To do the test, you sit and look inside a bowl-shaped instrument called a perimeter. While you stare at the center of the bowl, lights flash. You press a button each time you see a flash. A computer records the spot of each flash and if you pressed the button when the light flashed in that spot.
At the end of the test, a printout shows if there are areas of your vision where you did not see the flashes of light. These are areas of vision loss. Loss of peripheral vision is often an early sign of glaucoma.
Stimuli presented by perimeters can be static or kinetic.
The Humphrey and Octopus perimeters use stimuli presented for 0.2 seconds and 0.1 seconds, respectively, maximizing temporal summation while minimizing patient attempts to redirect fixation towards the stimulus.
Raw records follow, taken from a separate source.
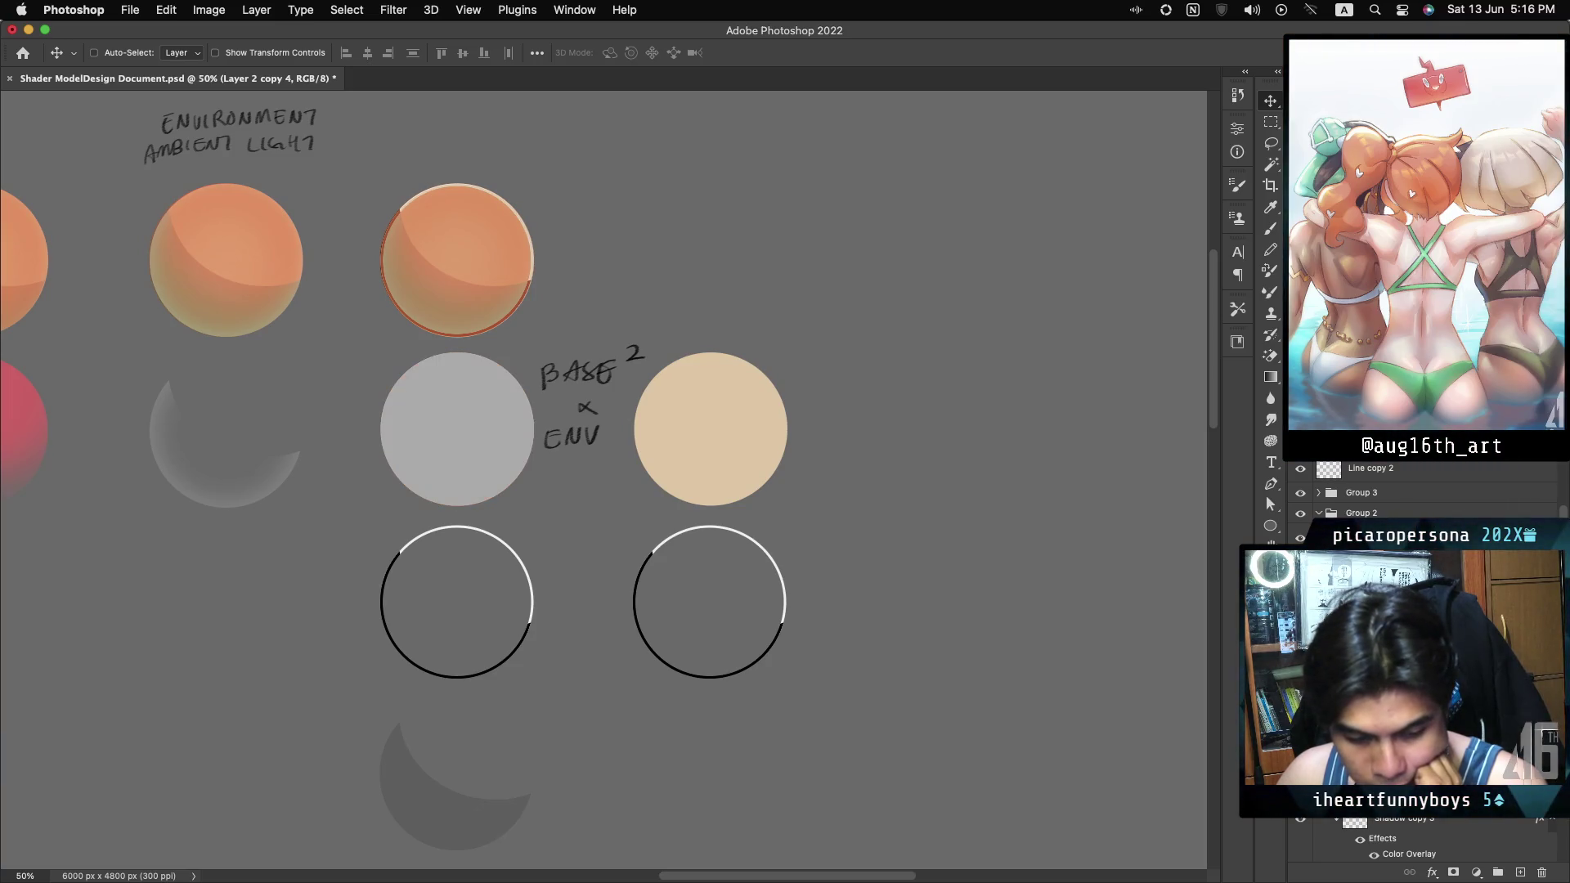
key(alt+bracketleft)
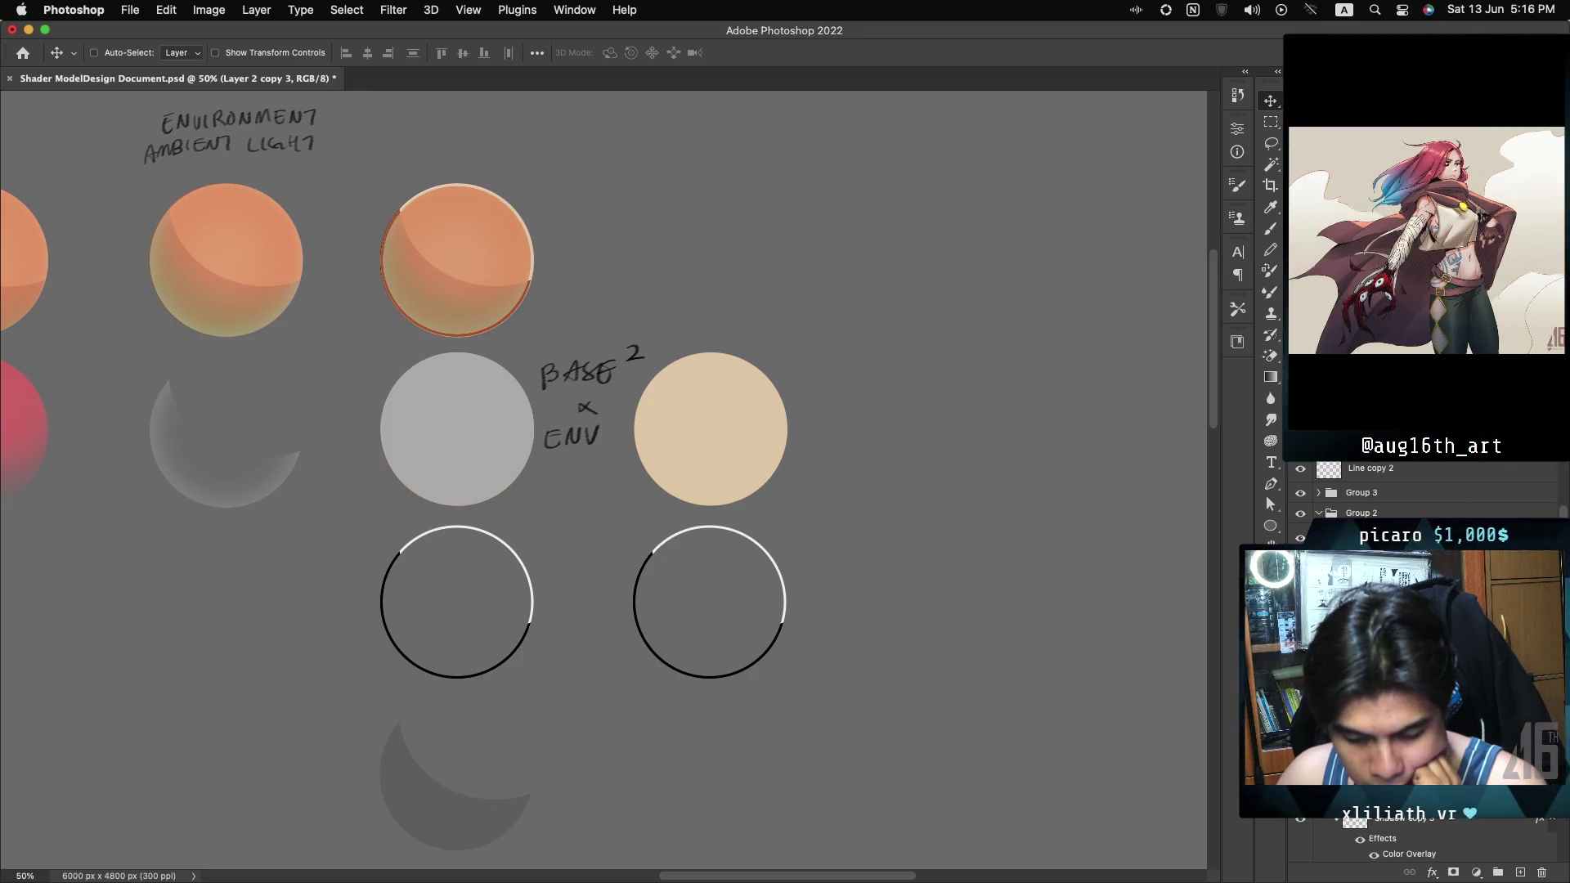
click(1325, 395)
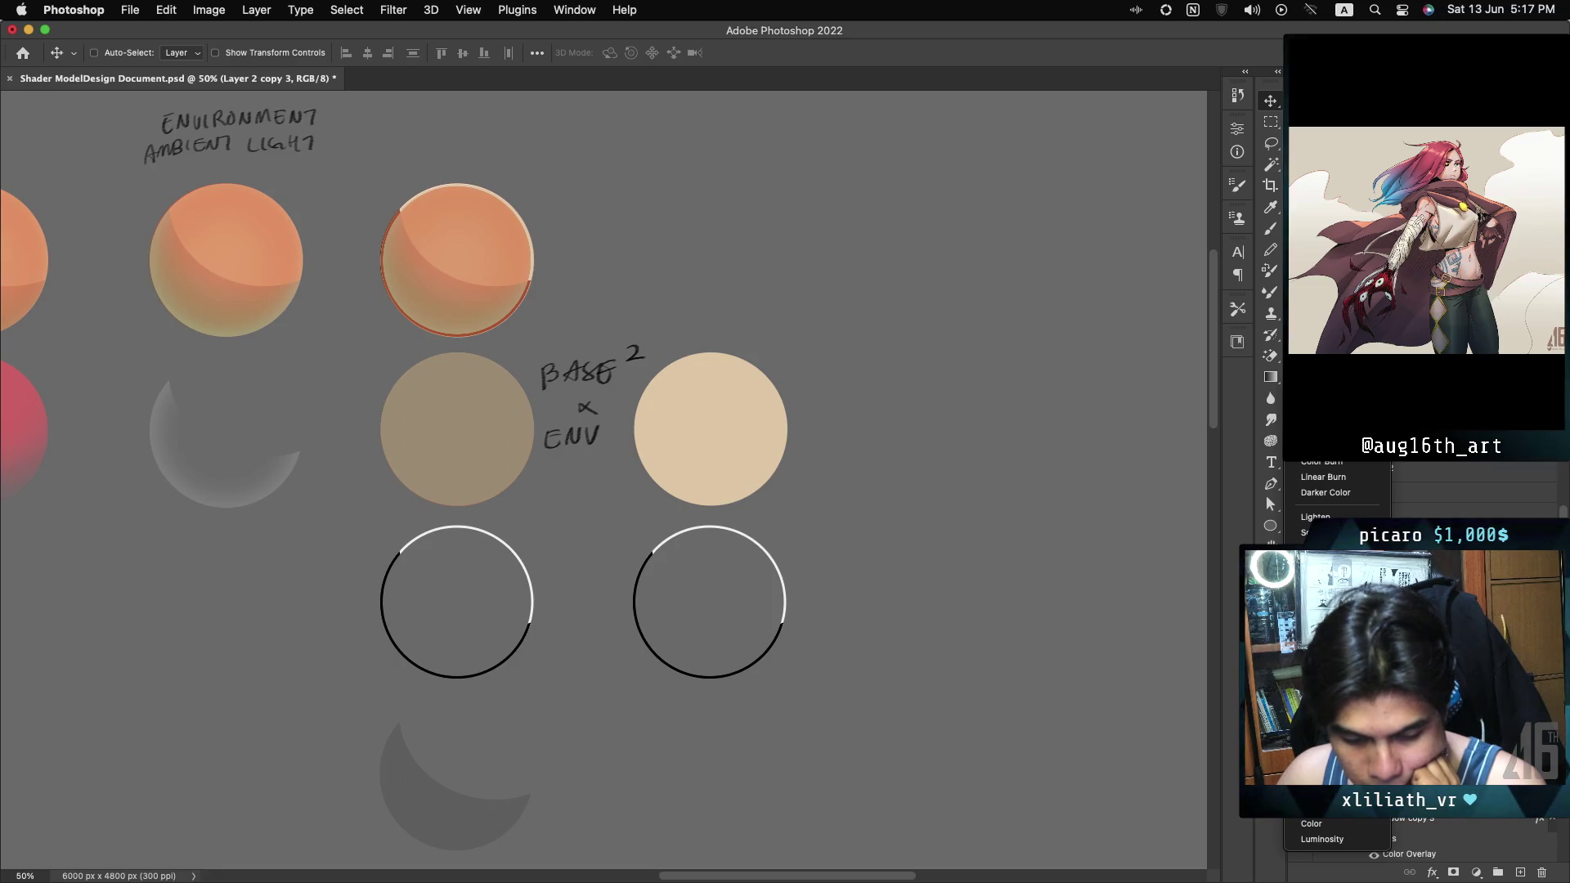
key(Return)
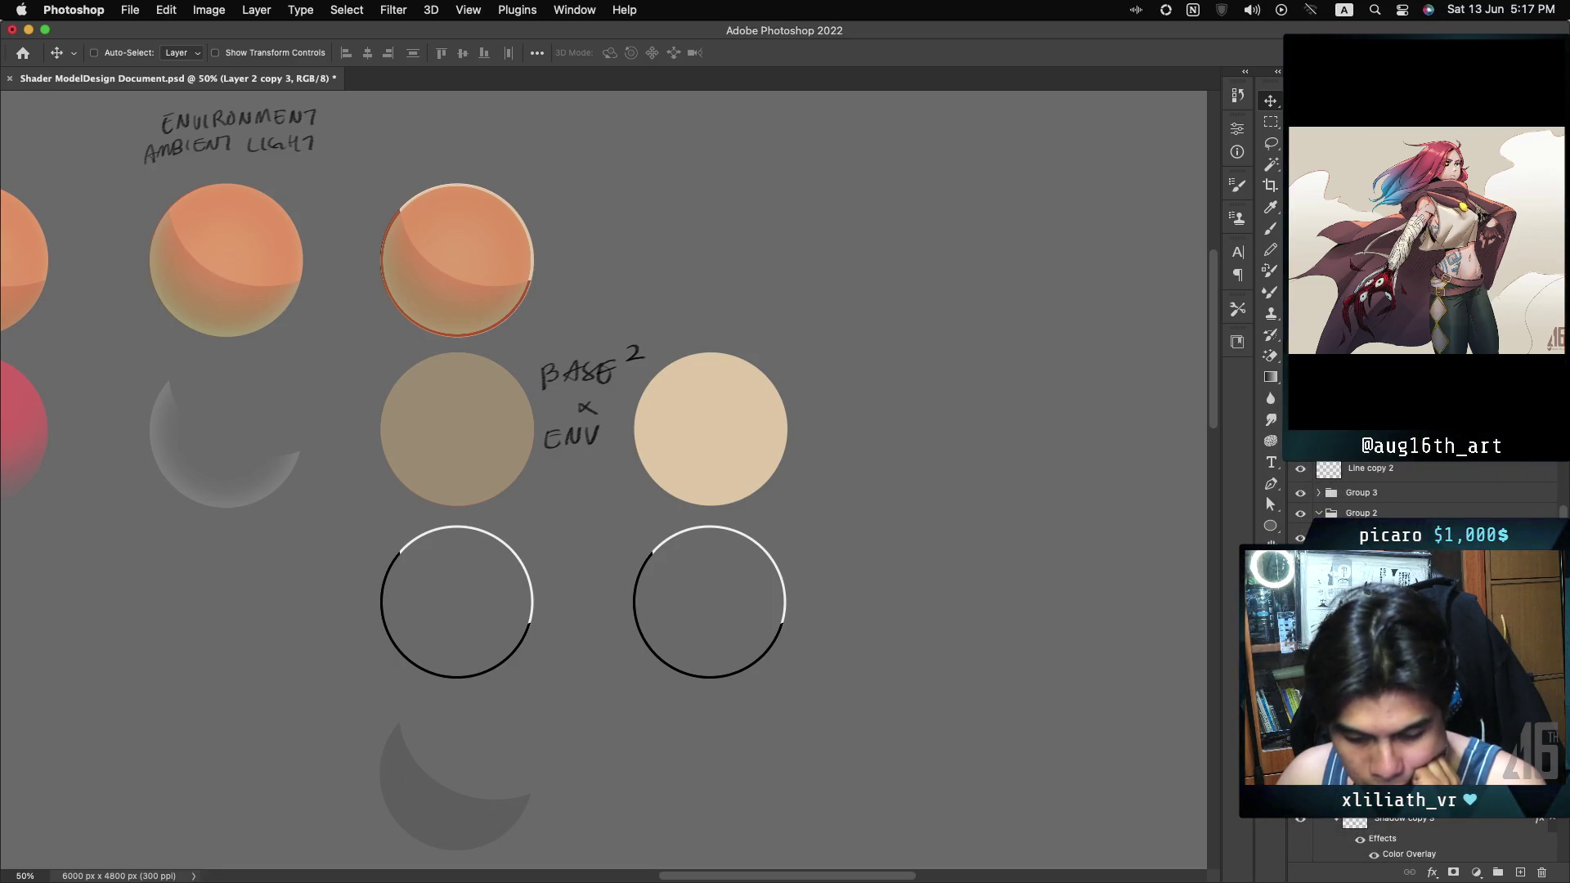
key(ctrl+z)
key(ctrl+z)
The normal eye can detect stimuli over a 120º range vertically and a nearly 160 degree range horizontally. From the point of fixation, stimuli can typically be detected 60º superiorly, 70º inferiorly, 60º nasally, and 100 degrees temporally, though the true extent of the visual field depends on several features of the stimulus (size, brightness, motion) as well as the background conditions. The field of vision is often depicted as a three dimensional hill, with the peak sensitivity to stimuli occurring at the point of fixation under photopic conditions, decreasing rapidly in the 10º around fixation, and then decreasing very gradually for locations further in the periphery. Nerve fibers pass through the sclera at the optic nerve head, typically 10-15º nasal to fixation. At this location, no photoreceptors are present, creating a normal absolute scotoma.